You’ll be forgiven if the title of this blog made your brain spin a little; after all, who NEEDS to know the difference between types of email account? Well, you, that’s who! Knowledge is power, and identifying the type of email you are using will empower you to be in a position to fix it should it not work as expected.
The three terms you will be looking for are POP, IMAP/SMTP and Exchange Server.
POP has been around since the beginning of email, and is the simplest of all the services, not requiring a licence to use. Your email client connects to the mail server, downloading the content onto your device, before removing it from the server by default. If you are using POP on multiple devices, make sure to change the default setting which deletes mail from the server when it has been downloaded; this helps to avoid the issue of being unable to read the same mail on multiple devices.

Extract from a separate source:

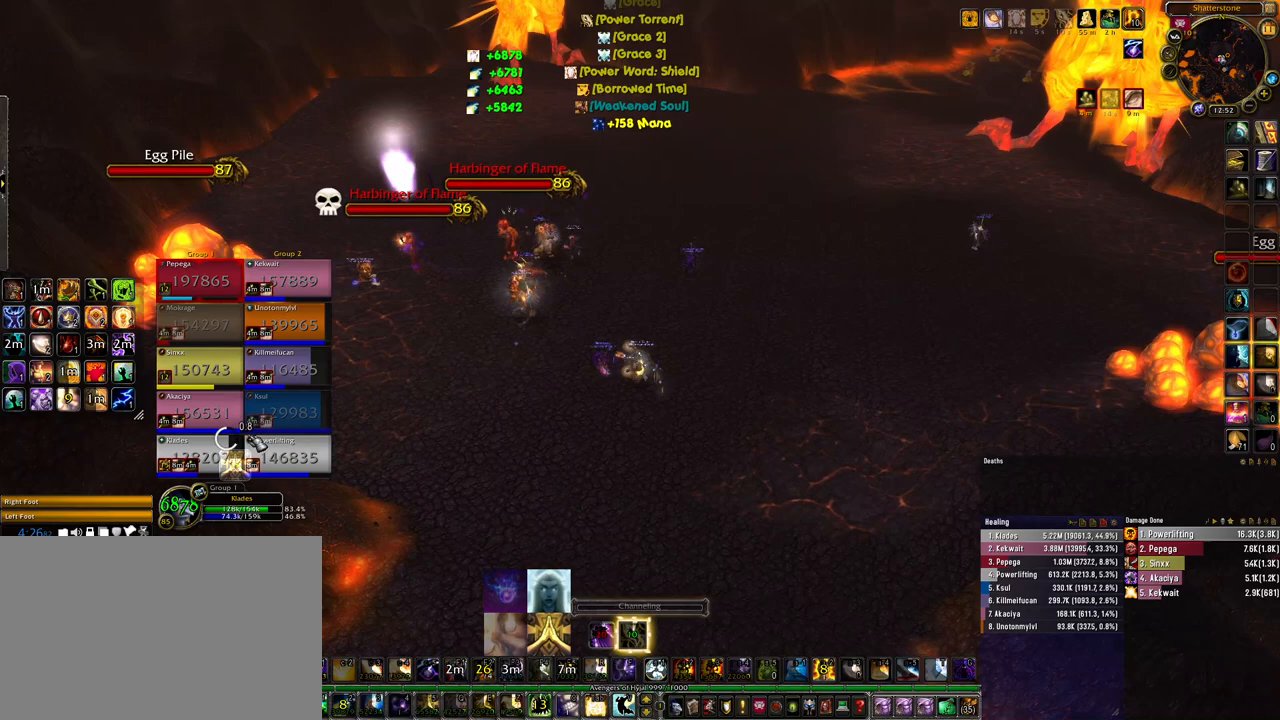
{"keys": ["w"], "mouse": [], "events": [[200, "mouse_right", "down"], [300, "a", "up"], [467, "mouse_right", "up"]]}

Exchange was developed by Microsoft and, as such, requires a licence to use, usually in the form of a subscription to Microsoft’s Office 365 package. Exchange works well with other Microsoft products such as Sharepoint and Office, and its storage capabilities and collaborative tools makes it a good investment for a business. The downside is that it takes a bit of know-how to set it up and it isn’t a free service, unlike POP.

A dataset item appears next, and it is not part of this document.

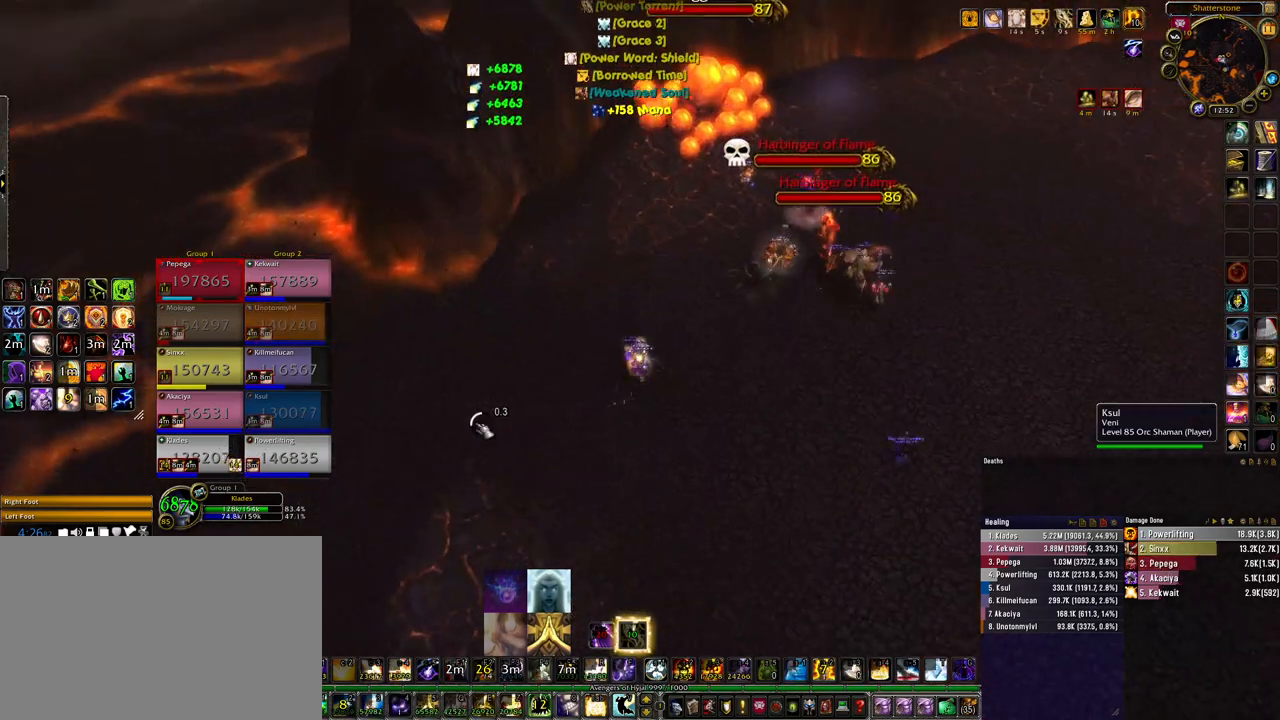
{"keys": ["z"], "mouse": [], "events": [[33, "shift", "down"], [133, "1", "down"], [267, "1", "up"], [267, "shift", "up"], [400, "w", "up"], [500, "z", "down"]]}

No licence is required to use IMAP, as with POP, but the advantage of IMAP is that it syncs more easily between multiple devices by storing both incoming and outgoing mail on the server. It has more functionality than POP, allowing you to customise inboxes and create folders. Its benefits are also its drawbacks; the need to always be online and the ability to sync between devices does mean that it may run a little slower than POP.